1, identity-Who am I

In considering identity, we can describe ourselves with several unique features. For example, I am a blonde woman who likes to watch sci-fi movies and assemble PCs, but this information is not necessary for anyone interested in my badminton skills. The identity information stored in the site is likely to relate only to certain aspects of a person. For example, a shopping site saves the user's name, phone number, e-mail address, and home address, which are related to the sale of the product. They may not care about your personal interests (unless they are as big as Amazon), so they don't need to keep this kind of information about users, but that doesn't prevent them from having identity information about them.

The concept of identity, which I am, is a collection of a wide range of actual situations. You may have written a lot of facts on your resume, but these are also related only to potential employers. What to save and delete in your resume is up to you. The same is true when you save information about a member of a site, and you must determine which facts of the member you want to save at the development stage.

2, authentication-this is me

When attempting to log on to a Web site, users are required to enter certain certificates; For example, the combination of a mailing address and its password. The site must then determine whether the user is the person it claims to be, so the combination of e-mail addresses and passwords entered by the user must match the specific mailing address and password combination saved in the server file.

The process of authentication is the process of proving that you are the person you claim to be.
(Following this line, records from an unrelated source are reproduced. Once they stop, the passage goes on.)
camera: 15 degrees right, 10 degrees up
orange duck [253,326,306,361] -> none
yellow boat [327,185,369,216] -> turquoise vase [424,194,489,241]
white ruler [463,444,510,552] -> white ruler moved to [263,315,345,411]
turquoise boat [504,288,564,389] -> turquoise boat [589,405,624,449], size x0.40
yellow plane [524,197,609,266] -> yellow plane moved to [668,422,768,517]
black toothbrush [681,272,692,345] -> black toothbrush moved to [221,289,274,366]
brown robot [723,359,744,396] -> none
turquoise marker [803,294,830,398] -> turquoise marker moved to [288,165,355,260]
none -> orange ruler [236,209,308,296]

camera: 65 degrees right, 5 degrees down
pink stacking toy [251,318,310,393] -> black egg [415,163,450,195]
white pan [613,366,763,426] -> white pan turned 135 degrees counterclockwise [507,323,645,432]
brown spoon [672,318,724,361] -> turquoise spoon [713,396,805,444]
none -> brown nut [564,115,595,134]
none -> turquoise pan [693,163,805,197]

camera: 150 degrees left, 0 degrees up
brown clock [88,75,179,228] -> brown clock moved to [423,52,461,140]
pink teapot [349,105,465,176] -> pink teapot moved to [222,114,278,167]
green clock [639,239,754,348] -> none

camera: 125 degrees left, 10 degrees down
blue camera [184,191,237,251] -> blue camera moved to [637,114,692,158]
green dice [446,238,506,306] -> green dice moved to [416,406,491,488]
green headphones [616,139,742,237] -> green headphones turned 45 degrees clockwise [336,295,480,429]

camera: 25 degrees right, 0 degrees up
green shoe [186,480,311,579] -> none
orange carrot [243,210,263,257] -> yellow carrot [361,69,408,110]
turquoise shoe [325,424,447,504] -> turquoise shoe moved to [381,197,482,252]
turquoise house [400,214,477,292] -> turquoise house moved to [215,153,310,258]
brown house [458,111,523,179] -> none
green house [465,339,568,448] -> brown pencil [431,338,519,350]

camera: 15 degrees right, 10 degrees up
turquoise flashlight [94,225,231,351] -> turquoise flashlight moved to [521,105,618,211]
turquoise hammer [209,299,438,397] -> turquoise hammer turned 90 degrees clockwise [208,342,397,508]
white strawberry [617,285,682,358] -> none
Many sites, whether they are retail goods or community services, use a combination of e-mail addresses and passwords as an authentication method, a time-tested approach. Although this method is not absolute security, as long as the choice of a reliable password and strict confidentiality, while the site's code through rigorous testing, then the user's profile will only be used by the user himself.

3, authorization--that's what I can do.

After you enter a user name and password to the Web site, the Web server will not only verify that the password and user name match, but also see what permissions the site administrator has granted to the user. The next step after authentication is authorization, which retrieves more information about the type of user account you have.

For example, take a bank website for example. After the user's logon information has been validated, the server will view the user's permissions on that site. Like most users, you can search for accounts, transfer funds between accounts, or pay bills. However, if a bank is threatened with a security threat (similar to phishing (phishing) e-mail that spreads over the Internet), you may find yourself suddenly unable to add any Third-party proxy orders through this online application until the security crisis is lifted. The shutdown of a feature is likely to be controlled by an administrator who sets a special tag for some or all of the users, telling the user on the page that they no longer have permission to modify their account details.

4, Login site

The process of logging on to the site, from the user's point of view, is to enter a set of certificates, and then according to their profile to see the different user interface process. Usually, the user's certificate is a combination of user name plus password; However, for more secure sites, such as bank sites, you can log in other ways, including pin and security authentication. The basic principle of authentication is the same if you do not consider the method of routing authentication certificates to the server. Once the validation is complete, it is simpler to query the user's permissions through the authentication mechanism.